The neon horizon shimmered with prismatic hues as Ren stumbled through the bustling corridors of the Aquaria District. He clutched the satiny robe someone had hastily thrown over his shoulders. His senses were overloaded—smells of sweet, unfamiliar spices, the hum of layered harmonics in the air, and the low throb of subsonic bass that seemed to vibrate through the very streets.
Holographic signs blinked in languages he couldn’t decipher, and everyone walked with an unbothered confidence, adorned in shimmering fabrics and augmented designs. He felt like a ghost in someone else’s dream.
“Wait!” A voice—smooth like electric silk—cut through the crowd. A young woman with silver braids and piercing amber eyes skidded to a stop beside him. “It’s you! You came back!”
Ren blinked. “Me?”
Before he could resist, she tapped a crystal brooch pinned to her chest. A screen burst to life in midair, revealing a younger man—shockingly familiar. Same black hair. Same sorrowful gaze. Same mole beneath the left eye.
Ren’s breath hitched.
“That’s... not me,” he murmured.
“But it is,” she insisted, eyes wide. “You’re Eron Vale. You vanished during the Final Harmonic Trials five years ago. No one knew what happened, but the songs you left behind—they’re still legendary.”
“I’m not—”
But then her comm buzzed. “He’s at the sector entrance,” a voice crackled. “Bring him now. Kai’s waiting.”
Kai?
---
The private shuttle was plush, lined with velvet and chrome, flying low over coral-tower skylines. Inside, Ren tried not to gape at the sprawling cityscape below. Towers twisted like sea kelp, bathed in iridescent light. Above them, translucent whales swam through the sky—projections or real, he couldn't tell.
“Why are you taking me?” he asked the woman.
“To your audition. Stellaris has waited for this moment for half a decade. Kai Virell is personally waiting to hear you sing.”
“I don’t sing,” Ren muttered.
But she only smiled cryptically.
---
The waiting room was surreal—crystal chairs, walls that pulsed with ambient music, and soft lighting that responded to his mood. Ren sat in stunned silence. Then the door slid open with a melodic chime.
Kai Virell entered.
He was beautiful.
Sharp-jawed, with silver eyes that seemed to see right through Ren. His presence was magnetic, his voice low and rich.
“You’re late,” Kai said. “But I knew you’d come back.”
“I think you have the wrong person.”
Kai walked closer, standing just inches away. “Then why do you have his song?”
Ren froze. Kai raised a recorder—the one Ren had dropped in the sand. The same one he’d used to hum his mother’s lullaby.
Kai hit play.
The melody filled the room—soft, aching, unmistakably Ren’s.
Kai’s eyes flashed with something unreadable.
“I remember this song. I was a child. Lost. And someone played this for me. It saved me.”
Ren’s mouth parted. “You... heard this?”
“I never forgot it.”
---
The audition room was more like a dreamscape—glowing floor panels, floating platforms, and sonic drones weaving light and sound.
“You don’t have to sing,” Kai said. “Just... play what you played before.”
Ren stepped forward, heart hammering. He raised the recorder. The lullaby drifted out, wrapping around them both.
As the last note faded, Kai looked stunned. “You are Eron. Even if you don’t remember it yet.”
Before Ren could argue, the lights dimmed—and then flared red.
“Security breach detected,” a robotic voice intoned. “Intrusion signature unknown.”
The door burst open. A man in a red cloak barged in, eyes gleaming. “We found the Rift Echo,” he growled, pointing at Ren.
Kai stood protectively in front of him. “You’ll have to go through me.”
The tension was electric.
---
Later, in Kai’s private penthouse—a sanctum of glass walls and ocean views—Ren sat wrapped in a silken robe, fresh from a shower. Kai poured wine, silent and intense.

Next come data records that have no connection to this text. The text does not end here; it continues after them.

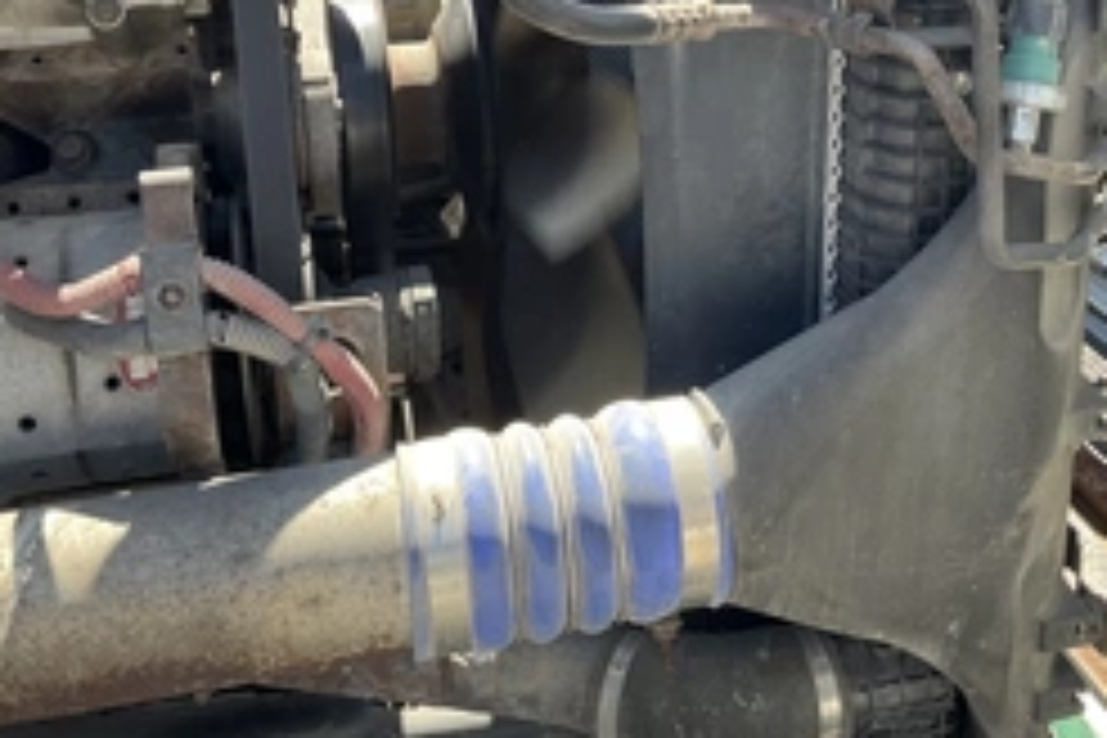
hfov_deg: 40.3
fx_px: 1507
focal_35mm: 49
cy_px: 126
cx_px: 626
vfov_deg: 26.9
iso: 20
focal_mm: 3
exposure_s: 1/195
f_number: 1.8
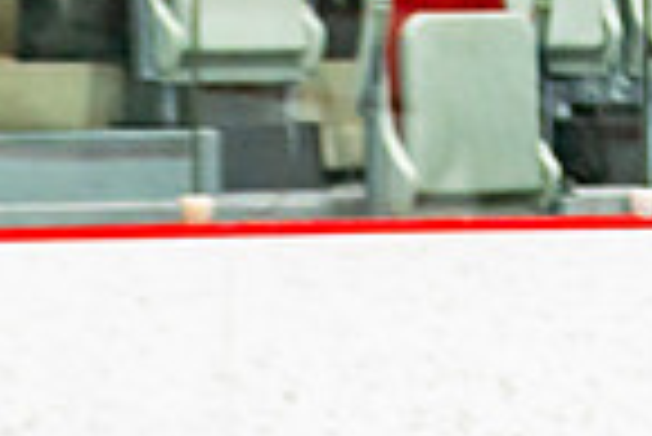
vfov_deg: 1.9
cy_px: 984
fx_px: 13089
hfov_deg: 2.9
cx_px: 378
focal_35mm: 722
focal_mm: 105
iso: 500
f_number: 2.8
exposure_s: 1/640
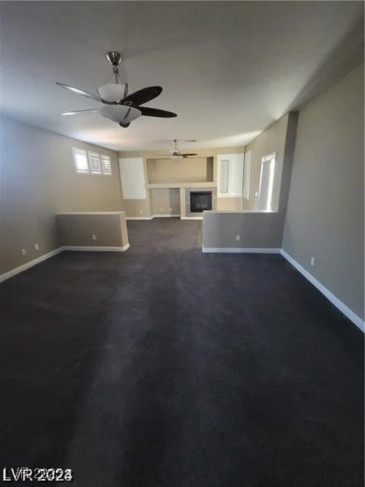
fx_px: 183
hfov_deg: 89.9
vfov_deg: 106.2
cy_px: 244
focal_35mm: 13
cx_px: 182
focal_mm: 2.2
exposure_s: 1/24
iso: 800
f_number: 2.2
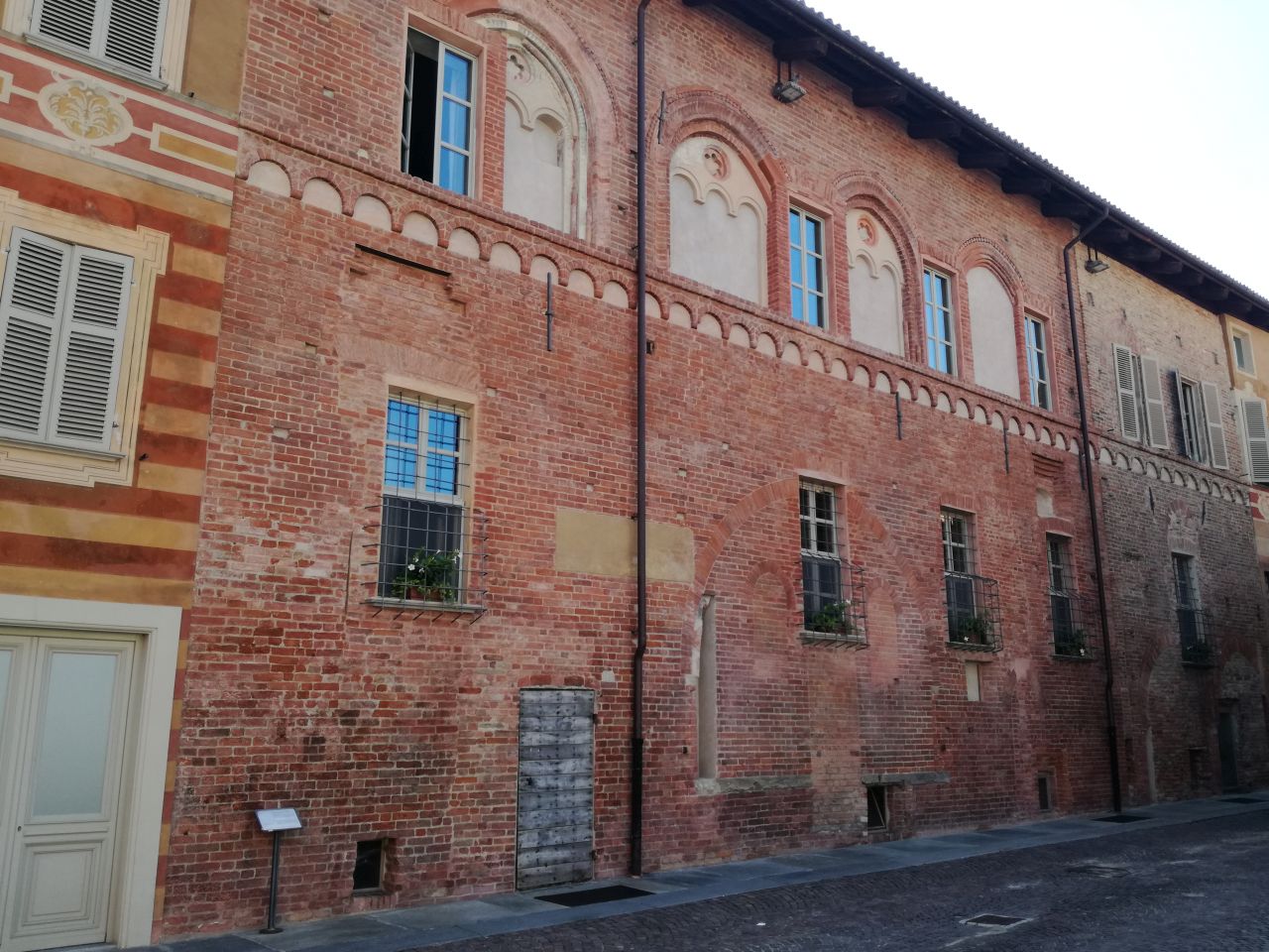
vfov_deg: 51.4
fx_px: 990
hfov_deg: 65.3
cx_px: 634
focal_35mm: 27
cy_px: 476
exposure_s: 1/273
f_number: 2
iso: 50
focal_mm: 3.79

“You’re a mystery,” Kai finally said, approaching slowly. “But that song… it’s a bond. A thread through time.”
He reached out, fingers grazing Ren’s cheek.
“Why do I feel like I’ve been waiting for you my whole life?”
Ren’s breath caught.
“I shouldn’t be here,” he whispered.
“But you are.”
Their lips met in a kiss that started soft, unsure, and deepened with a desperation neither understood. Heat spiraled through them, the city a blur of neon outside. Kai’s touch was fire and moonlight.
Clothes fell away. The bed welcomed them.
Their bodies found rhythm in silence and sighs, hearts thudding in sync. In the hush between breaths, that lullaby seemed to echo once more.
And in Kai’s arms, Ren felt—perhaps for the first time—that this strange future might hold something worth staying for.